Task =>
Return all lines from the entries below in which the word "parallel" is present.

Excerpted data =>
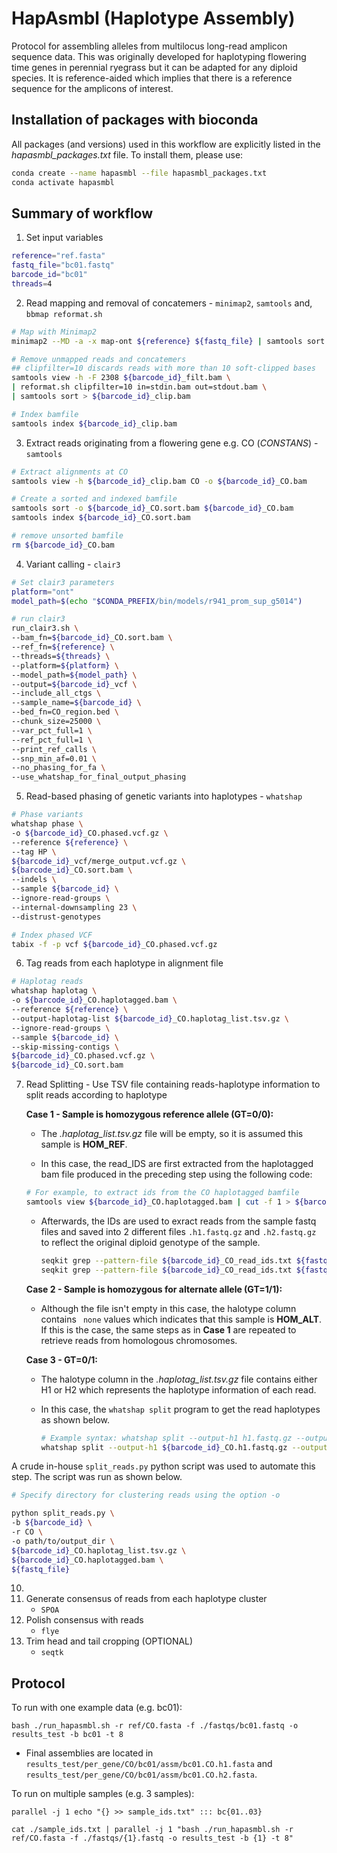 # HapAsmbl (Haplotype Assembly)
Protocol for assembling alleles from multilocus long-read amplicon sequence data. This was originally developed for haplotyping flowering time genes in perennial ryegrass but it can be adapted for any diploid species. It is reference-aided which implies that there is a reference sequence for the amplicons of interest.
## Installation of packages with bioconda
All packages (and versions) used in this workflow are explicitly listed in the _hapasmbl_packages.txt_ file. To install them, please use:
```bash
conda create --name hapasmbl --file hapasmbl_packages.txt
conda activate hapasmbl
```
## Summary of workflow
1. Set input variables
```bash
reference="ref.fasta"
fastq_file="bc01.fastq"
barcode_id="bc01"
threads=4
```
2. Read mapping and removal of concatemers - `minimap2`, `samtools` and, `bbmap reformat.sh`
```bash
# Map with Minimap2
minimap2 --MD -a -x map-ont ${reference} ${fastq_file} | samtools sort > ${barcode_id}_filt.bam

# Remove unmapped reads and concatemers
## clipfilter=10 discards reads with more than 10 soft-clipped bases
samtools view -h -F 2308 ${barcode_id}_filt.bam \
| reformat.sh clipfilter=10 in=stdin.bam out=stdout.bam \
| samtools sort > ${barcode_id}_clip.bam

# Index bamfile
samtools index ${barcode_id}_clip.bam
```
3. Extract reads originating from a flowering gene e.g. CO (_CONSTANS_) - `samtools`
```bash
# Extract alignments at CO
samtools view -h ${barcode_id}_clip.bam CO -o ${barcode_id}_CO.bam

# Create a sorted and indexed bamfile
samtools sort -o ${barcode_id}_CO.sort.bam ${barcode_id}_CO.bam
samtools index ${barcode_id}_CO.sort.bam

# remove unsorted bamfile
rm ${barcode_id}_CO.bam
```
4. Variant calling - `clair3`
```bash
# Set clair3 parameters
platform="ont"
model_path=$(echo "$CONDA_PREFIX/bin/models/r941_prom_sup_g5014")

# run clair3
run_clair3.sh \
--bam_fn=${barcode_id}_CO.sort.bam \
--ref_fn=${reference} \
--threads=${threads} \
--platform=${platform} \
--model_path=${model_path} \
--output=${barcode_id}_vcf \
--include_all_ctgs \
--sample_name=${barcode_id} \
--bed_fn=CO_region.bed \
--chunk_size=25000 \
--var_pct_full=1 \
--ref_pct_full=1 \
--print_ref_calls \
--snp_min_af=0.01 \
--no_phasing_for_fa \
--use_whatshap_for_final_output_phasing
```
5. Read-based phasing of genetic variants into haplotypes - `whatshap`
```bash
# Phase variants
whatshap phase \
-o ${barcode_id}_CO.phased.vcf.gz \
--reference ${reference} \
--tag HP \
${barcode_id}_vcf/merge_output.vcf.gz \
${barcode_id}_CO.sort.bam \
--indels \
--sample ${barcode_id} \
--ignore-read-groups \
--internal-downsampling 23 \
--distrust-genotypes

# Index phased VCF
tabix -f -p vcf ${barcode_id}_CO.phased.vcf.gz
```
6. Tag reads from each haplotype in alignment file
```bash
# Haplotag reads
whatshap haplotag \
-o ${barcode_id}_CO.haplotagged.bam \
--reference ${reference} \
--output-haplotag-list ${barcode_id}_CO.haplotag_list.tsv.gz \
--ignore-read-groups \
--sample ${barcode_id} \
--skip-missing-contigs \
${barcode_id}_CO.phased.vcf.gz \
${barcode_id}_CO.sort.bam
```
7. Read Splitting - Use TSV file containing reads-haplotype information to split reads according to haplotype

    **Case 1 - Sample is homozygous reference allele (GT=0/0):**

    * The *.haplotag_list.tsv.gz* file will be empty, so it is assumed this sample is **HOM_REF**. 

    * In this case, the read_IDS are first extracted from the haplotagged bam file produced in the preceding step using the following code:

     ```bash
     # For example, to extract ids from the CO haplotagged bamfile
     samtools view ${barcode_id}_CO.haplotagged.bam | cut -f 1 > ${barcode_id}_CO_read_ids.txt
     
     ```

   * Afterwards, the IDs are used to exract reads from the sample fastq files and saved into 2 different files `.h1.fastq.gz` and `.h2.fastq.gz` to reflect the original diploid genotype of the sample.

     ```bash
     seqkit grep --pattern-file ${barcode_id}_CO_read_ids.txt ${fastq_file} ${barcode_id}_CO.h1.fastq.gz
     seqkit grep --pattern-file ${barcode_id}_CO_read_ids.txt ${fastq_file} ${barcode_id}_CO.h2.fastq.gz
     ```

   **Case 2 - Sample is homozygous for alternate allele (GT=1/1):**

   * Although the file isn't empty in this case, the halotype column contains ` none` values which indicates that this sample is **HOM_ALT**. If this is the case, the same steps as in **Case 1** are repeated to retrieve reads from homologous chromosomes.

   **Case 3 - GT=0/1:**

   * The halotype column in the _.haplotag_list.tsv.gz_ file contains either H1 or H2 which represents the haplotype information of each read. 

   * In this case, the  `whatshap split` program to get the read haplotypes as shown below.

     ```bash
     # Example syntax: whatshap split --output-h1 h1.fastq.gz --output-h2 h2.fastq.gz reads.fastq.gz haplotypes.txt
     whatshap split --output-h1 ${barcode_id}_CO.h1.fastq.gz --output-h2 ${barcode_id}_CO.h2.fastq.gz ${fastq_file} ${barcode_id}_CO.haplotag_list.tsv.gz 
     ```

A crude in-house `split_reads.py` python script was used to automate this step. The script was run as shown below.

```bash
# Specify directory for clustering reads using the option -o

python split_reads.py \
-b ${barcode_id} \
-r CO \
-o path/to/output_dir \
${barcode_id}_CO.haplotag_list.tsv.gz \
${barcode_id}_CO.haplotagged.bam \
${fastq_file}

```
10.
11. Generate consensus of reads from each haplotype cluster
    - `SPOA`
12. Polish consensus with reads
    - `flye`
13. Trim head and tail cropping (OPTIONAL)
    - `seqtk`

## Protocol
To run with one example data (e.g. bc01):
```
bash ./run_hapasmbl.sh -r ref/CO.fasta -f ./fastqs/bc01.fastq -o results_test -b bc01 -t 8
```
- Final assemblies are located in `results_test/per_gene/CO/bc01/assm/bc01.CO.h1.fasta` and `results_test/per_gene/CO/bc01/assm/bc01.CO.h2.fasta`.

To run on multiple samples (e.g. 3 samples):
```
parallel -j 1 echo "{} >> sample_ids.txt" ::: bc{01..03}

cat ./sample_ids.txt | parallel -j 1 "bash ./run_hapasmbl.sh -r ref/CO.fasta -f ./fastqs/{1}.fastq -o results_test -b {1} -t 8"
```


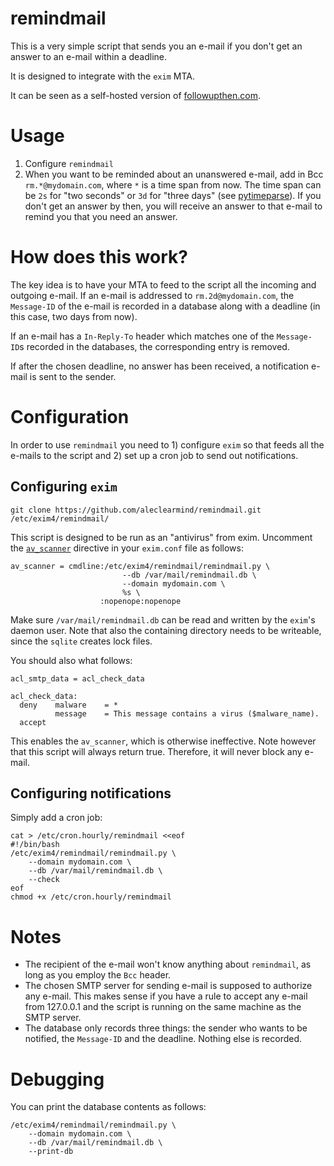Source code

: # remindmail

This is a very simple script that sends you an e-mail if you don't get an answer to an e-mail within a deadline.

It is designed to integrate with the `exim` MTA.

It can be seen as a self-hosted version of [followupthen.com](https://www.followupthen.com).

# Usage

1. Configure `remindmail`
2. When you want to be reminded about an unanswered e-mail, add in Bcc `rm.*@mydomain.com`, where `*` is a time span from now.
   The time span can be `2s` for "two seconds" or `3d` for "three days" (see [pytimeparse](https://pypi.org/project/pytimeparse/)).
   If you don't get an answer by then, you will receive an answer to that e-mail to remind you that you need an answer.

# How does this work?

The key idea is to have your MTA to feed to the script all the incoming and outgoing e-mail.
If an e-mail is addressed to `rm.2d@mydomain.com`, the `Message-ID` of the e-mail is recorded in a database along with a deadline (in this case, two days from now).

If an e-mail has a `In-Reply-To` header which matches one of the `Message-ID`s recorded in the databases, the corresponding entry is removed.

If after the chosen deadline, no answer has been received, a notification e-mail is sent to the sender.

# Configuration

In order to use `remindmail` you need to 1) configure `exim` so that feeds all the e-mails to the script and 2) set up a cron job to send out notifications.

## Configuring `exim`

```
git clone https://github.com/aleclearmind/remindmail.git /etc/exim4/remindmail/
```

This script is designed to be run as an "antivirus" from exim.
Uncomment the [`av_scanner`](https://www.exim.org/exim-html-current/doc/html/spec_html/ch-content_scanning_at_acl_time.html) directive in your `exim.conf` file as follows:

```
av_scanner = cmdline:/etc/exim4/remindmail/remindmail.py \
                         --db /var/mail/remindmail.db \
                         --domain mydomain.com \
                         %s \
                    :nopenope:nopenope
```

Make sure `/var/mail/remindmail.db` can be read and written by the `exim`'s daemon user.
Note that also the containing directory needs to be writeable, since the `sqlite` creates lock files.

You should also what follows:

```
acl_smtp_data = acl_check_data

acl_check_data:
  deny    malware    = *
          message    = This message contains a virus ($malware_name).
  accept
```

This enables the `av_scanner`, which is otherwise ineffective.
Note however that this script will always return true.
Therefore, it will never block any e-mail.

## Configuring notifications

Simply add a cron job:

```
cat > /etc/cron.hourly/remindmail <<eof
#!/bin/bash
/etc/exim4/remindmail/remindmail.py \
    --domain mydomain.com \
    --db /var/mail/remindmail.db \
    --check
eof
chmod +x /etc/cron.hourly/remindmail
```

# Notes

* The recipient of the e-mail won't know anything about `remindmail`, as long as you employ the `Bcc` header.
* The chosen SMTP server for sending e-mail is supposed to authorize any e-mail.
  This makes sense if you have a rule to accept any e-mail from 127.0.0.1 and the script is running on the same machine as the SMTP server.
* The database only records three things: the sender who wants to be notified, the `Message-ID` and the deadline.
  Nothing else is recorded.

# Debugging

You can print the database contents as follows:

```
/etc/exim4/remindmail/remindmail.py \
    --domain mydomain.com \
    --db /var/mail/remindmail.db \
    --print-db
```
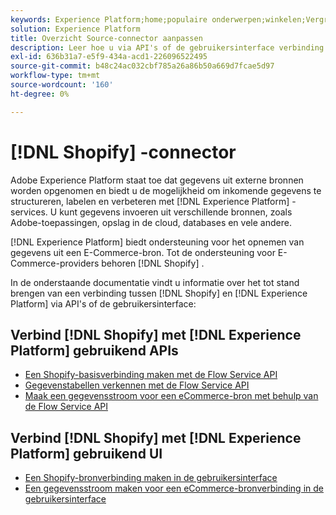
 ```yaml
---
keywords: Experience Platform;home;populaire onderwerpen;winkelen;Vergroten;
solution: Experience Platform
title: Overzicht Source-connector aanpassen
description: Leer hoe u via API's of de gebruikersinterface verbinding kunt maken met Shopify met Adobe Experience Platform.
exl-id: 636b31a7-e5f9-434a-acd1-226096522495
source-git-commit: b48c24ac032cbf785a26a86b50a669d7fcae5d97
workflow-type: tm+mt
source-wordcount: '160'
ht-degree: 0%

---
```


# [!DNL Shopify] -connector

Adobe Experience Platform staat toe dat gegevens uit externe bronnen worden opgenomen en biedt u de mogelijkheid om inkomende gegevens te structureren, labelen en verbeteren met [!DNL Experience Platform] -services. U kunt gegevens invoeren uit verschillende bronnen, zoals Adobe-toepassingen, opslag in de cloud, databases en vele andere.

[!DNL Experience Platform] biedt ondersteuning voor het opnemen van gegevens uit een E-Commerce-bron. Tot de ondersteuning voor E-Commerce-providers behoren [!DNL Shopify] .

In de onderstaande documentatie vindt u informatie over het tot stand brengen van een verbinding tussen [!DNL Shopify] en [!DNL Experience Platform] via API&#39;s of de gebruikersinterface:

## Verbind [!DNL Shopify] met [!DNL Experience Platform] gebruikend APIs

- [Een Shopify-basisverbinding maken met de Flow Service API](../../tutorials/api/create/ecommerce/shopify.md)
- [Gegevenstabellen verkennen met de Flow Service API](../../tutorials/api/explore/tabular.md)
- [Maak een gegevensstroom voor een eCommerce-bron met behulp van de Flow Service API](../../tutorials/api/collect/ecommerce.md)

## Verbind [!DNL Shopify] met [!DNL Experience Platform] gebruikend UI

- [Een Shopify-bronverbinding maken in de gebruikersinterface](../../tutorials/ui/create/ecommerce/shopify.md)
- [Een gegevensstroom maken voor een eCommerce-bronverbinding in de gebruikersinterface](../../tutorials/ui/dataflow/ecommerce.md)
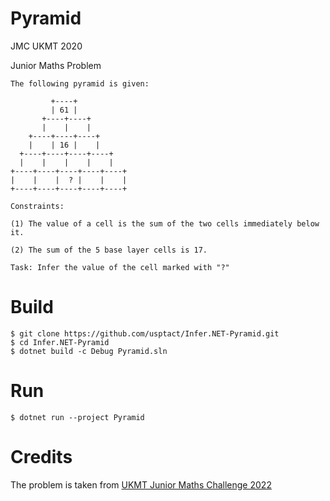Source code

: ﻿# Pyramid

JMC UKMT 2020

Junior Maths Problem

```
The following pyramid is given:

         +----+
         | 61 |
       +----+----+
       |    |    |
    +----+----+----+
    |    | 16 |    |
  +----+----+----+----+
  |    |    |    |    |
+----+----+----+----+----+
|    |    |  ? |    |    |
+----+----+----+----+----+

Constraints:

(1) The value of a cell is the sum of the two cells immediately below it.

(2) The sum of the 5 base layer cells is 17.

Task: Infer the value of the cell marked with "?"

```

# Build

```
$ git clone https://github.com/usptact/Infer.NET-Pyramid.git
$ cd Infer.NET-Pyramid
$ dotnet build -c Debug Pyramid.sln
```

# Run

```
$ dotnet run --project Pyramid
```

# Credits
The problem is taken from [UKMT Junior Maths Challenge 2022](https://www.youtube.com/watch?v=K_BCGD-ijOY)

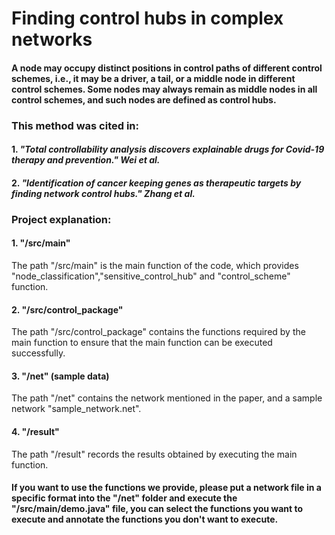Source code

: # Finding control hubs in complex networks

#### A node may occupy distinct positions in control paths of different control schemes, i.e., it may be a driver, a tail, or a middle node in different control schemes. Some nodes may always remain as middle nodes in all control schemes, and such nodes are defined as control hubs.

### This method was cited in:
#### 1. **_"Total controllability analysis discovers explainable drugs for Covid-19 therapy and prevention." Wei et al._**
#### 2. **_"Identification of cancer keeping genes as therapeutic targets by finding network control hubs." Zhang et al._**

### Project explanation:
#### 1. "/src/main"
The path "/src/main" is the main function of the code, which provides "node_classification","sensitive_control_hub" and "control_scheme" function.
#### 2. "/src/control_package"
The path "/src/control_package" contains the functions required by the main function to ensure that the main function can be executed successfully.
#### 3. "/net" (sample data)
The path "/net" contains the network mentioned in the paper, and a sample network "sample_network.net".
#### 4. "/result"
The path "/result" records the results obtained by executing the main function.
#### If you want to use the functions we provide, please put a network file in a specific format into the "/net" folder and execute the "/src/main/demo.java" file, you can select the functions you want to execute and annotate the functions you don't want to execute.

Response to the task =>
parallel -j 1 echo "{} >> sample_ids.txt" ::: bc{01..03}
cat ./sample_ids.txt | parallel -j 1 "bash ./run_hapasmbl.sh -r ref/CO.fasta -f ./fastqs/{1}.fastq -o results_test -b {1} -t 8"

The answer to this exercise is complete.